The genotyping resulted in the following sample composition:
COMT gene: 9 participants (26.47 %) were carriers of Val/Val genotype, 20 (58.82%) – Val/Met and 5 (14.7 %) – Met/Met;
HTR2A gene: 11 participants (32.35 %) were carriers of A/A genotype, 11 (32.35 %) – A/G and 12 (35.29 %) – G/G;
BDNF gene: 23 participants (67.64 %) were carriers of Val/Val genotype and 11 (32.35%) Val/Met.
For this research, 223 images were selected from a database used in previous experiments: 85 of them are conditionally negative, 75 are neutral and 63 are positive (Ermakov et al., 2016; Ermakov et al., 2017; Stoletniy et al., 2020b; Vorobyeva et al., 2016); stimuli are available as Extended data (Kovsh & Yavna, 2020). To obtain stimuli with corresponding characteristics, the computer model of the second-order visual mechanisms developed by (Babenko & Yavna, 2018) was applied. Figure 1 below demonstrates examples of original images and the results of their processing by the model. Stimuli images were generated from contrast modulations in the carrier frequency range from 4 to 32 cycle per image. Resolution of pictures is 1024х768 (slightly more 16°х12° of visual angle on the 100 cm distance). The average luminance of the generated images was equal to 110 of 256 greyscale (30 cd/m2). The background brightness was adjusted to the same level. All 223 selected images were processed and then organized in a stimulus sequence.
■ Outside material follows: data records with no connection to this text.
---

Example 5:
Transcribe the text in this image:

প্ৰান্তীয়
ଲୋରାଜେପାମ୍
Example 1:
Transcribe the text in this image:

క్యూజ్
Participants were seated in good lit room, facing a computer screen, at viewing distance of 100 cm. A grey background (30 cd/m2) was on the monitor all the time of trial, with and without stimuli. Stimulus image was presented in center of screen and its duration was 500 ms. The interstimuli interval was 500–1500 ms (Figure 2). Stimulus pictures were presented in random order regardless of their emotional valence. Participants were asked to examine the stimuli in terms of what emotions this images evokes in them. When evaluating the stimulus as negative, it was necessary to press the key 1 on the keyboard for negative assessment, 2 for neutral, 3 for positive. The next image appeared on the screen only after the subject evaluated the previous one and the interval between stimuli was completed. Furthermore, participants were instructed to blink only when stimulus ended.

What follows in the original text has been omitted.